Ben van Beurden, CEO of Shell Oil, received this letter late June, 2015.
Here’s the letter with my comments.
June 25, 2015
I have two recommendations:
1) Return to the plan of becoming an energy company.
You must know that the future of the oil business is limited. Decreasing reserves, declining renewable energy costs, and climate change make expanded oil production both unrealistic and destructive.
The Netherlands, for example, will be destroyed by rising sea waters.
Benefits: Shell would gain the support of every environmental organization, resulting in more business, plus Shell would become a heroic leader toward a sustainable future.
2) Stop plans to drill in the Arctic.
There is not enough oil in the Arctic to justify the risks in this venture. One mishap would attract enough costs and animosity to ruin Shell.
Benefits: Your actions will be consistent with the environmental message presented on Shell’s web site.
In 1976 I was working at Gulf Oil’s research center in Harmarville, PA.

Stored rows:
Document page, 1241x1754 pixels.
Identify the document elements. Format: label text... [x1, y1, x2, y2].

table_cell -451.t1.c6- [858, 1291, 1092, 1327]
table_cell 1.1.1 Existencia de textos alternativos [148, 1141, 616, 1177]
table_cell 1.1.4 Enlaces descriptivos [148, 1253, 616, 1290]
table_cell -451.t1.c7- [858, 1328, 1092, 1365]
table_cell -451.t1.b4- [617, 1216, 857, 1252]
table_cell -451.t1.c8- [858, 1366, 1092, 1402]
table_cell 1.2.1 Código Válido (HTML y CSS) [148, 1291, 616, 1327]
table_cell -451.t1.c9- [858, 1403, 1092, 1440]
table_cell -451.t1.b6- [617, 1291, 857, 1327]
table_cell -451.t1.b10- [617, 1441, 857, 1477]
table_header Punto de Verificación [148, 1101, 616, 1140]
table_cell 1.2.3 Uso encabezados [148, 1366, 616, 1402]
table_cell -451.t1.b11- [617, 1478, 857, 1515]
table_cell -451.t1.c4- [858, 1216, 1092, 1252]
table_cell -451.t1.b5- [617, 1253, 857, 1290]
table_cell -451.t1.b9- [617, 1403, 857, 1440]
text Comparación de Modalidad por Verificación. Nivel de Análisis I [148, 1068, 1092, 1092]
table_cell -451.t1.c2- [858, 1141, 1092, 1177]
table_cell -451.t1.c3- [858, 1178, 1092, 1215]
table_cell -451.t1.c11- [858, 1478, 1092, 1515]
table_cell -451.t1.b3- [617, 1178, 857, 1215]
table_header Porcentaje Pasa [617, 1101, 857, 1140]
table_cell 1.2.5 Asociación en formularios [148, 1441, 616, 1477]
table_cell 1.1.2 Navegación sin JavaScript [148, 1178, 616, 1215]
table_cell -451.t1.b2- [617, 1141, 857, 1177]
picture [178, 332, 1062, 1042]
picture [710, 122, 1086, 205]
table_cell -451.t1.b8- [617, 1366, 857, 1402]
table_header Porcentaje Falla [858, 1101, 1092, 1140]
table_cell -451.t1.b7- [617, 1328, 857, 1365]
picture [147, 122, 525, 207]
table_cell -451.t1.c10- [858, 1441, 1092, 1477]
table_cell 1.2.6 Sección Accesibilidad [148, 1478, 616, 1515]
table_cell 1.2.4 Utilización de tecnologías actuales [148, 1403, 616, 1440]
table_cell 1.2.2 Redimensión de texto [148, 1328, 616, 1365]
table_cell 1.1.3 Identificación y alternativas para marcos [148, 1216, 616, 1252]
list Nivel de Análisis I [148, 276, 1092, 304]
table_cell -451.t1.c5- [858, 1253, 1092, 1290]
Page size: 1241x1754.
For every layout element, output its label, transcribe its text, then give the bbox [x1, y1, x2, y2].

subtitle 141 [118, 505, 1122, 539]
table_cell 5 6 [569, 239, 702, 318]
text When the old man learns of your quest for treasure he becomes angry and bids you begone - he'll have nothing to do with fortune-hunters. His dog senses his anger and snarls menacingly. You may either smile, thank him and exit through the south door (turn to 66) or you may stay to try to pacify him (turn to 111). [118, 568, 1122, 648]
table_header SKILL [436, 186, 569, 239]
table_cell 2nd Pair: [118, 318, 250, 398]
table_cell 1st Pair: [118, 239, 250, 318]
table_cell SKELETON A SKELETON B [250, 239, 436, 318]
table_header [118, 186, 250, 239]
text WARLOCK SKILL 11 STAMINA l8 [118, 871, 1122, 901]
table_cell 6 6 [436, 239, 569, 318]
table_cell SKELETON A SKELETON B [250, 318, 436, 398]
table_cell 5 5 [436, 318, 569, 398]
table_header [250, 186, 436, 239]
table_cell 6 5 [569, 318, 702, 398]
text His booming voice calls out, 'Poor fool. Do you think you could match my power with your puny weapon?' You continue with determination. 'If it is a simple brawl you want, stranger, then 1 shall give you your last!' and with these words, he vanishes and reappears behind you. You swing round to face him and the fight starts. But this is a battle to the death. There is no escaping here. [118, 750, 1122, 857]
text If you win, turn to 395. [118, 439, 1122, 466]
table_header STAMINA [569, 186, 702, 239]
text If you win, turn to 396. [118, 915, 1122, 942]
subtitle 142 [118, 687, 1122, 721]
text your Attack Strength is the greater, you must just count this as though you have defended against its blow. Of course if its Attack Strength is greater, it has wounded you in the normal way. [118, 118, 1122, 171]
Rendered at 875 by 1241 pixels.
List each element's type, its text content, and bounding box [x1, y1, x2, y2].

The tasks:
(1) Answer these questions using the letter to Shell's CEO:
(a) What does the letter say will happen to the Netherlands?
(b) What is the second recommendation?
(c) Where was the writer working in 1976?
(2) Find each line in the records that contains the string "STAMINA", and copy those lines.

Outputs:
(1)
(a) It will be destroyed by rising sea waters.
(b) Stop plans to drill in the Arctic.
(c) At Gulf Oil's research center in Harmarville, PA.

(2)
text WARLOCK SKILL 11 STAMINA l8 [118, 871, 1122, 901]
table_header STAMINA [569, 186, 702, 239]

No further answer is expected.